Thursday, 18 January 2018

Surprising sales!





          Started work on the book again after a lay off over the holidays. Always takes a wee while to get into it, but I'll be there after this evening.

          Thought I'd post that five books were sold last week from the kindle site. Someone even bought a copy of Stumblebumming despite the two terrible reviews it's picked up so far. The best you might say about that is that it is aimed at a very niche market, really those more than interested in Tibetan Buddhism and meditating. Anyway, who knows why some books were sold last week. Weird stuff this internety thing.

Thursday, 11 January 2018

Three Day Fast.

       


            I stopped eating on Sunday night and didn't start again till this morning, so that's me done another  three day fast. I might have done two before, but I definitely did one. Maybe you always remember the first time! I'm quite pleased to get through the three days because usually when I start fasting I don't make it past breakfast time.

          Any purification seems to affect the meditations very much. I don't know why this is, but fasting definitely counts as some kind of purification and I hoped when I started this fast that it would boost what was happening with the vase breathing, etc., the heat and all that kind of thing. Well, I meditated for the first time after eating about an hour ago, and the after effects of the vase breathing have just went right out of the park. God knows what the hell is going on! I'm nowhere near standing on one leg half way up the Himalayas in my simmit, but I think I might be slowly creeping onto that ball park.

          I was fortunate enough to get a meeting with Lama Rinchen Palmo last Friday. She can't tell me what's going to happen. Everyone, it seems, is different.

          She was most helpful on the visualisations. For some time, I lost confidence in  the deity visualisations because they are almost impossible to do. I'm sure you'd have to be in retreat for some time to get anywhere near that. So the technique seemed to be to have a steady visualisations of the symbols and move the heat up from chakra to chakra, but if you cannot visualise the channels and whatnot, then I don't see how you can systematically move it up.

           But, despite the crap visualisations, I am getting heat. It's more like a full body heat (at least in the upper torso) and is not centred on the navel chakra.

            I respect this juju. I'm sure it could be dangerous. It would be nice if someone could give me a roadmap for this, but since that is not going to happen, I'll just have to soldier on. Be great to give up drinking this year. If I have a drink this weekend, I'll try to give it up on Monday. There's always Mondays. Tell me why I don't like Mondays.

Monday, 8 January 2018

New Year Prospects










                    The photies were taken at Newbattle Abbey College yesterday. Really nice place to go for a weekend walk especially yesterday when the light was clear and bright and beautiful.

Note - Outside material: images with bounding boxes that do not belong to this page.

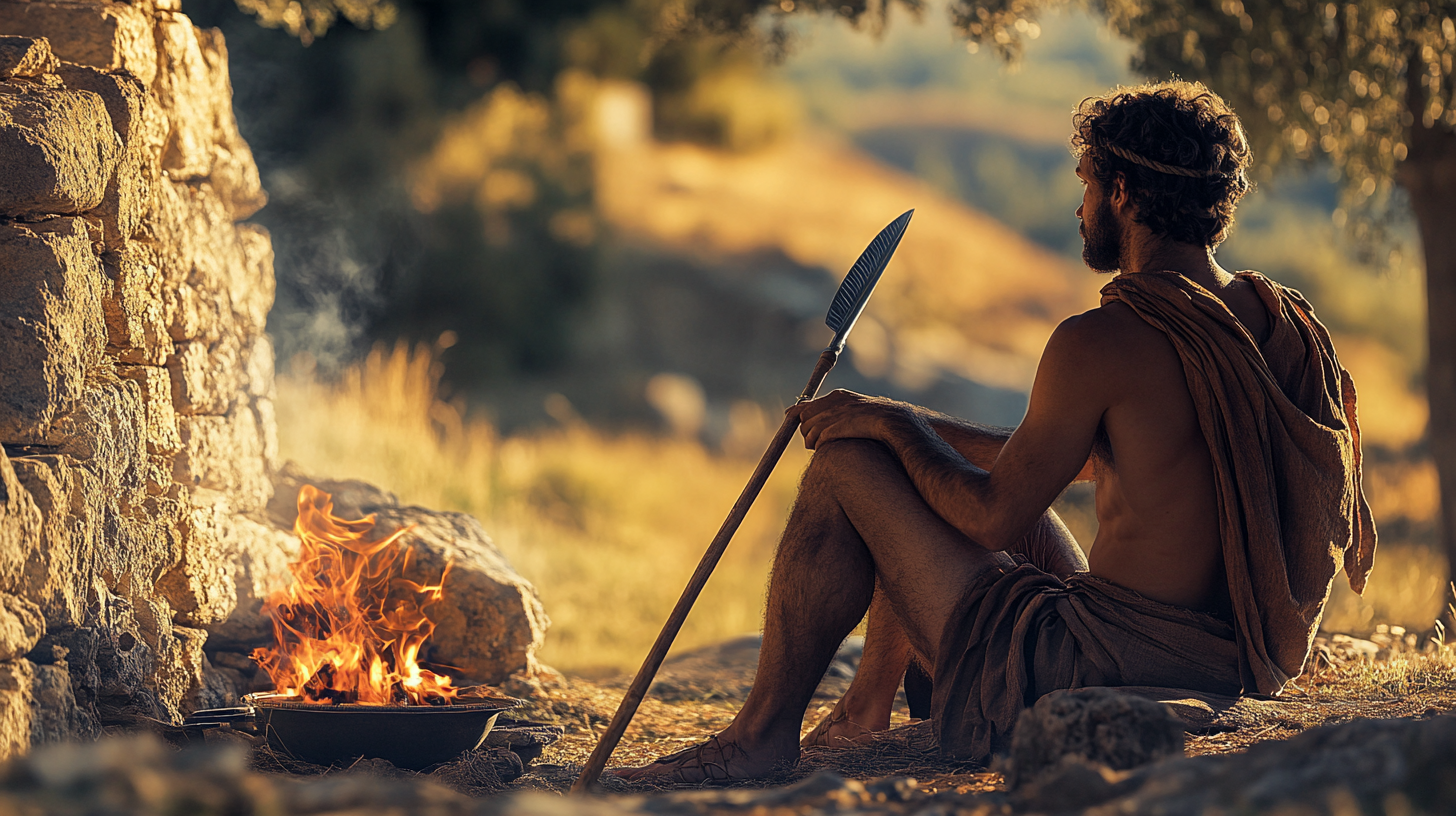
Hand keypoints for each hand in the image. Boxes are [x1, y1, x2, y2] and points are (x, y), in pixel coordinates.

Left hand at [786, 390, 906, 449]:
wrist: (897, 425)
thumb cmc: (877, 424)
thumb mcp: (854, 415)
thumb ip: (833, 413)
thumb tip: (809, 417)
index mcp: (839, 396)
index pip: (806, 406)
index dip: (802, 419)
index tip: (803, 428)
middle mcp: (835, 401)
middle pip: (804, 417)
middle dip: (807, 431)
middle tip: (814, 441)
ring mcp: (837, 413)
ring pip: (809, 429)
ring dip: (811, 440)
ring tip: (819, 446)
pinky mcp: (840, 425)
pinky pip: (819, 438)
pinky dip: (820, 445)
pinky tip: (827, 448)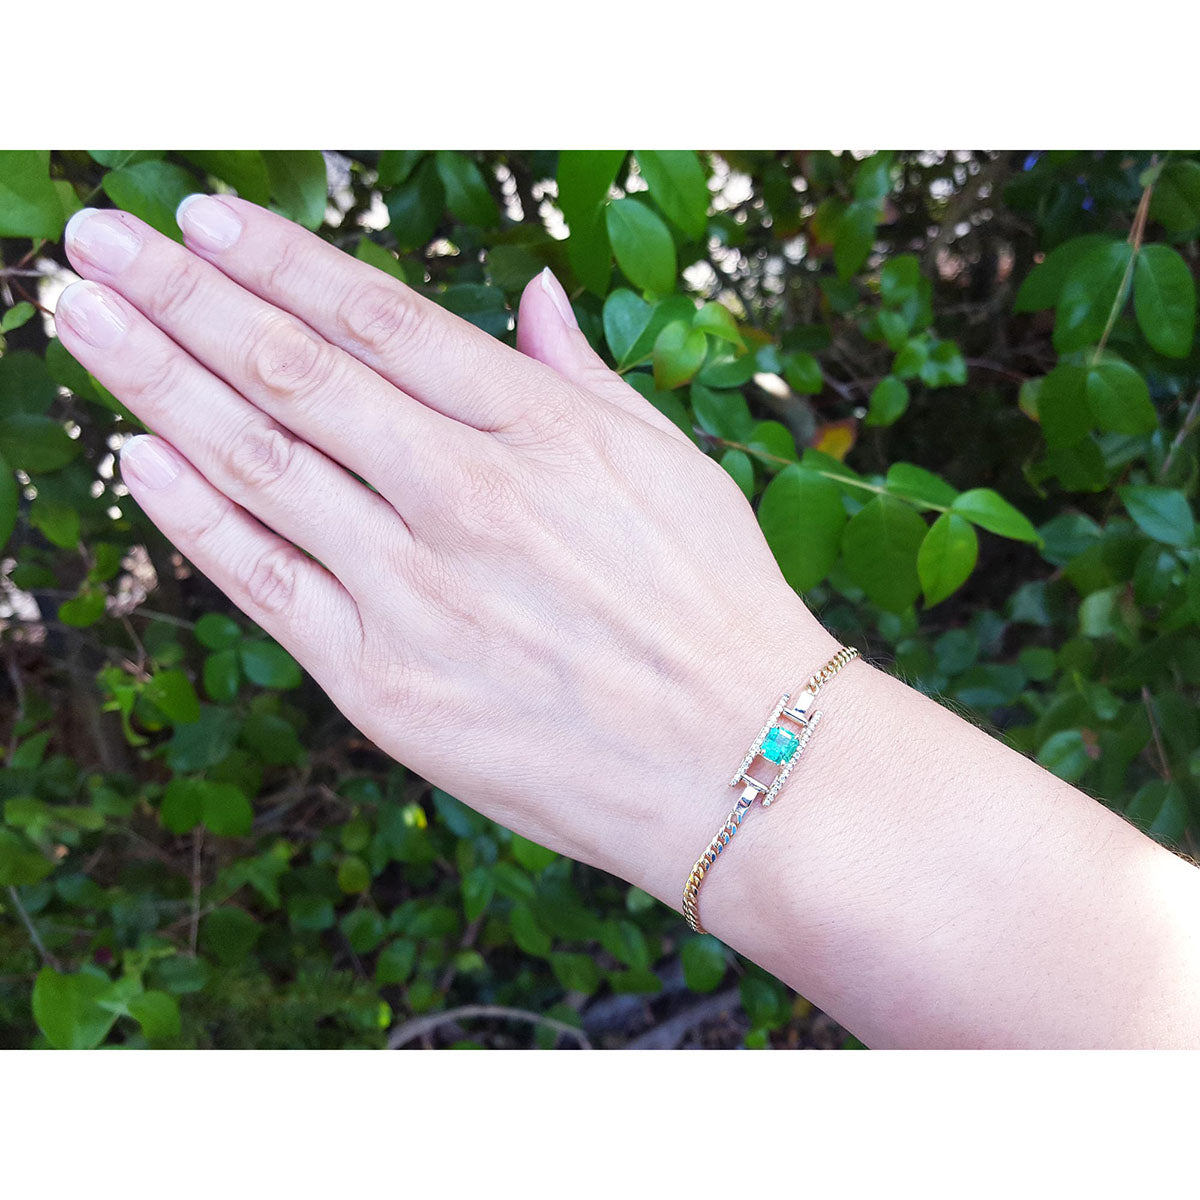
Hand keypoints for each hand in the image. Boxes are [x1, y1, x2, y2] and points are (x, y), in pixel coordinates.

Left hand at [54, 197, 835, 906]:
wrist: (744, 763)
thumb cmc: (716, 609)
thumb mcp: (670, 466)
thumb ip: (581, 379)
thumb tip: (532, 298)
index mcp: (544, 434)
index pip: (381, 322)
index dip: (280, 260)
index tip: (201, 217)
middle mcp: (468, 500)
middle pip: (293, 375)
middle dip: (181, 297)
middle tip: (97, 240)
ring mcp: (417, 594)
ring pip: (258, 465)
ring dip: (154, 383)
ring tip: (83, 318)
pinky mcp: (385, 686)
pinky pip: (267, 586)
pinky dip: (196, 519)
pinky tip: (136, 455)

                    I've been here, there and everywhere recently, but today is really the start of the new year for me and a good time to think about what I'm hoping for or going to do this year.

                    One of my deep, dear friends has been handed a provisional black spot. This makes you think about mortality a little more closely than you might otherwise. If I was give the black spot soon, I think I'd be annoyed about all the time I lost drinking and drug taking when I could have been aiming for nirvana, or at least developing the stuff that makes me happy. I'm trying to ride two horses at the one time at the moment, having a normal life over the weekend and trying to get my equilibrium back. Everything would work so much better if I was able to stop drinking completely. I would also have more time for writing.

                     I saw Lama Rinchen Palmo on Friday, on her way to the Holy Isle. I'm very lucky to have a connection with her. After seeing her, I signed up for four nights down at the Samye near the end of February for the Makhala prayers. I also signed up for the last three weeks of the retreat on the Holy Isle. I wasn't entirely confident that Heather would acquiesce with this, but she was okay. She's got a boyfriend with a strange hobby.

                    I was telling Lama Rinchen about feeling unsettled because I'm never home for any length of time these days, sleeping in different beds all the time. She said someone in Belgium has built her a meditation box for the Holy Isle, Brussels and Beaumont. So she might not be sleeping lying down, at least sometimes. I have such a long way to go.

                     This has to be a great year for the meditations. On Friday, the last time I was on my own, the meditations were amazing. I don't know where it's all going, but it seems to be developing brilliantly at the moment.

                      I will enjoy writing the thriller this year. I haven't been writing much, but I can dip in and out of it, so it's always there for me now. I was pleased that Heather had a go at Jock Tamson's last week and found it very funny. It won't be produced, but I knew that twenty years ago. Glad it's been done now though.

                       Everything in my life is good at the moment. I have no health or money or relationship worries.